Background:
I am trying to develop an understanding of the equation for semi-axes of an ellipsoid.
Consider the general form of an ellipsoid with a center at $\vec{s}$:
$$
\left[
\begin{matrix}
x & y & z & 1\\
\end{matrix}
\right]
\mathbf E
\left[
\begin{matrix}
x\\
y\\
z\\
1\\
\end{matrix}
\right]
=
0
$$
$$
Where\
\mathbf E =
\begin{pmatrix}
a & h & g & p\\
h & b & f & q\\
g & f & c & r\\
p & q & r & d
\end{pmatrix}
=
\left[
\begin{array}{c|c}
\mathbf M_{3×3} & \vec{\mathbf n}\\
\hline
\vec{\mathbf n}^T & d\\
\end{array}
\right]
$$
In the case of an axis aligned ellipsoid at the origin, the eigenvalues represent the squares of the reciprocals of the semi axes. However in the case that an ellipsoid is at some arbitrary rotation and location in space, the semi-axes can be determined like so:
$$
L_1 = \sqrt{\frac{\mathbf{\vec{n}}^T\mathbf{M}^{-1}\mathbf{\vec{n}} – d}{\lambda_1}} = \sqrt{\frac{\mathbf{\vec{s}}^T\mathbf{M}\mathbf{\vec{s}} – d}{\lambda_1}}
$$
$L_2$ and $L_3$ are the same except divided by their respective eigenvalues.
My Question:
What is the intuition behind the $(\mathbf{\vec{n}}^T\mathbf{M}^{-1}\mathbf{\vec{n}} – d)$ and $(\mathbf{\vec{s}}^T\mathbf{M}\mathbf{\vec{s}} – d)$ terms arise from? These terms are identical, seem to come from nowhere, and I can't wrap my head around what they mean.

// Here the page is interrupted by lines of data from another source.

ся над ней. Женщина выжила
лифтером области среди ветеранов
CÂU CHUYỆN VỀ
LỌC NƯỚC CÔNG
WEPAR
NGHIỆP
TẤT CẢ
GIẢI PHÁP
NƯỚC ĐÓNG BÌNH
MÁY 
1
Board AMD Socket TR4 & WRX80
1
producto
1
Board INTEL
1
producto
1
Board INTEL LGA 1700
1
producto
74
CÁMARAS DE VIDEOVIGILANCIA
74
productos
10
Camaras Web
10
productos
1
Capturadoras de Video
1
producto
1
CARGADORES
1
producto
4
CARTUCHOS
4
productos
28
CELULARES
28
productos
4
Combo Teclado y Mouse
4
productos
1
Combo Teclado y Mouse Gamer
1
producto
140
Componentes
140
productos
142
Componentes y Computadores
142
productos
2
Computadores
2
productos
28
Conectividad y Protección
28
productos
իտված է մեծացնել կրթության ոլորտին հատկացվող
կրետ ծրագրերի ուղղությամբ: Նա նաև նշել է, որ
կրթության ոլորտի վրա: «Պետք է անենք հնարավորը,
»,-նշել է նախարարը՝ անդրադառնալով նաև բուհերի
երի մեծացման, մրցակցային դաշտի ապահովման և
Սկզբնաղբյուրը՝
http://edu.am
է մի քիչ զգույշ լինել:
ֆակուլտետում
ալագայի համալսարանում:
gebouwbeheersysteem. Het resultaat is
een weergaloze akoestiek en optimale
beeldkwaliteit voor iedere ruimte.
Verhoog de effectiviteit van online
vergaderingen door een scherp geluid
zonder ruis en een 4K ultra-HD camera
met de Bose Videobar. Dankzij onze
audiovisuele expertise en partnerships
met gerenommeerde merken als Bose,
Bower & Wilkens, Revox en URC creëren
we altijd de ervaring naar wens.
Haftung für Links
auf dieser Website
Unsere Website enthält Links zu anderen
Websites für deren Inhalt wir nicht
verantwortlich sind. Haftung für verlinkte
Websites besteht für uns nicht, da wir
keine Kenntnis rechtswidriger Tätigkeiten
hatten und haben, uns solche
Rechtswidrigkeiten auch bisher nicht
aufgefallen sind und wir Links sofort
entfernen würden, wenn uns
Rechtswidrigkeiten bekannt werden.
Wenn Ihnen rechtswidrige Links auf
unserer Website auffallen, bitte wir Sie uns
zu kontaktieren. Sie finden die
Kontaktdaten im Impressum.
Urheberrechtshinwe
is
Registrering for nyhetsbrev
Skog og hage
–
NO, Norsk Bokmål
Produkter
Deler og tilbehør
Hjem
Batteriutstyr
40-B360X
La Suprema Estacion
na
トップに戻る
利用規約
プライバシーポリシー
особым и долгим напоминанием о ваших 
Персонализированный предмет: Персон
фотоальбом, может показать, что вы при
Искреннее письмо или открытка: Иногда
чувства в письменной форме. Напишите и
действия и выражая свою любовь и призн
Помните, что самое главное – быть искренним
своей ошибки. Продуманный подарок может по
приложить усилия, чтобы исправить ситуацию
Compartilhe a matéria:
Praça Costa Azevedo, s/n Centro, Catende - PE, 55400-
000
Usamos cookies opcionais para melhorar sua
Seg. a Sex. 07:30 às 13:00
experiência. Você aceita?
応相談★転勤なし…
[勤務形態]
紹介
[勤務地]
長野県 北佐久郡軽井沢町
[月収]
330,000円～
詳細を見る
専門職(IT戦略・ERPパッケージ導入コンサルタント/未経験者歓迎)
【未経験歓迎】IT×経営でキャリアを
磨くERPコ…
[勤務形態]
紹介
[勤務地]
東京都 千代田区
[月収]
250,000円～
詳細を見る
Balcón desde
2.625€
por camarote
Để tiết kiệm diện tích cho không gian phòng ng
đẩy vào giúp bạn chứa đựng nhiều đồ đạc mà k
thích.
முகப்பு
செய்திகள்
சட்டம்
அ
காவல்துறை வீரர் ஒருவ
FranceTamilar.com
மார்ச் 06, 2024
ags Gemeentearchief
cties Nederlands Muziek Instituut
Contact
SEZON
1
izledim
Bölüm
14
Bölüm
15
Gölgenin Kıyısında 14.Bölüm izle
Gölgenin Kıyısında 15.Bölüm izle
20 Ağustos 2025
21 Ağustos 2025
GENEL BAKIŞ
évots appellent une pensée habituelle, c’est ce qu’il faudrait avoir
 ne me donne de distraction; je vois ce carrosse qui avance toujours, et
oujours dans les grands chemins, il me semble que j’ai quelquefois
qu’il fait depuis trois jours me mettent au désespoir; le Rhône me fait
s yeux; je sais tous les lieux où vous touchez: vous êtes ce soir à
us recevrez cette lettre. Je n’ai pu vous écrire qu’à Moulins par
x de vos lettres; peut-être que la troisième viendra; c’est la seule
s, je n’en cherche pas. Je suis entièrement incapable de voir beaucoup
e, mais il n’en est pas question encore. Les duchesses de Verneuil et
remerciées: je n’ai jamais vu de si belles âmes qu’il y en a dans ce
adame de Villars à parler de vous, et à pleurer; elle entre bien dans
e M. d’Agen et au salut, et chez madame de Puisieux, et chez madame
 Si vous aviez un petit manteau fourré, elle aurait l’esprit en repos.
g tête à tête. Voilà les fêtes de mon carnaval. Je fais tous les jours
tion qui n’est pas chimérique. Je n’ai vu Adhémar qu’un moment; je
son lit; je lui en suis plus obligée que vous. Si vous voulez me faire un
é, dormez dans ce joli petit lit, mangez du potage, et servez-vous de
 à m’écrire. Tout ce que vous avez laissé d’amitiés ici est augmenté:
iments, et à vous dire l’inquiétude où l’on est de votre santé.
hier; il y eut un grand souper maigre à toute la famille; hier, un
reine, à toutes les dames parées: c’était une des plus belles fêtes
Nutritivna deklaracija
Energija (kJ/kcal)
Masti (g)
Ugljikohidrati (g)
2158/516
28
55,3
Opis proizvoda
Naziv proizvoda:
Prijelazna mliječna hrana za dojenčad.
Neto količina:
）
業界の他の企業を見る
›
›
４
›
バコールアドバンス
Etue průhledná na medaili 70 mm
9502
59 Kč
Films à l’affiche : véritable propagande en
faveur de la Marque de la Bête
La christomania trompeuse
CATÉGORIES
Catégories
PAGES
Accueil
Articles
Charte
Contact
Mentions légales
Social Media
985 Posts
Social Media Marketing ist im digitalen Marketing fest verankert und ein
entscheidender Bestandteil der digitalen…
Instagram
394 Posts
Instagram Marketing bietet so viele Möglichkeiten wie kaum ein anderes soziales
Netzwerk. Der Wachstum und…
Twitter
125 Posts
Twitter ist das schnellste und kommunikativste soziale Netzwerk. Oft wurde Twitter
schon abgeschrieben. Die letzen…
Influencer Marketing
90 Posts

I would appreciate an explanation on where they come from.
Thank you for your time.
Best Answer
Define the position vector of a point on the ellipsoid as ${r} = [x, y, z]^T$
Then the equation of the ellipsoid is:
$ r^T M r + 2 r^T n + d = 0$
Define $s = -M^{-1} n$ , then the above quadratic equation becomes,
$ (r - s)^T M (r - s) - s^T M s + d = 0$
i.e.
$ (r - s)^T M (r - s) = s^T M s - d $
Dividing by the right side,
$ (r - s)^T G (r - s) = 1 $
where $G = \dfrac{1}{s^T M s - d} M$
The last equation is the standard equation of an ellipsoid with center at $s$. The semi-axes lengths of this ellipsoid are the square root of the receiprocals of the eigenvalues of $G$. The eigenvalues of $G$ are a scaled version of the eigenvalues of matrix $M$ by a factor of $\dfrac{1}{s^T M s - d }$, hence,
$ \lambda_{Gi} = \dfrac{\lambda_{Mi}}{s^T M s - d} $
And therefore the semi-axes lengths are
$ L_i = \dfrac{1}{\sqrt{\lambda_{Gi}}} = \sqrt{ \dfrac{s^T M s - d}{ \lambda_{Mi} }}$
Finally we note that $s^T M s - d = (-M^{-1} n)^T M (- M^{-1} n ) - d = n^T M^{-1} n - d$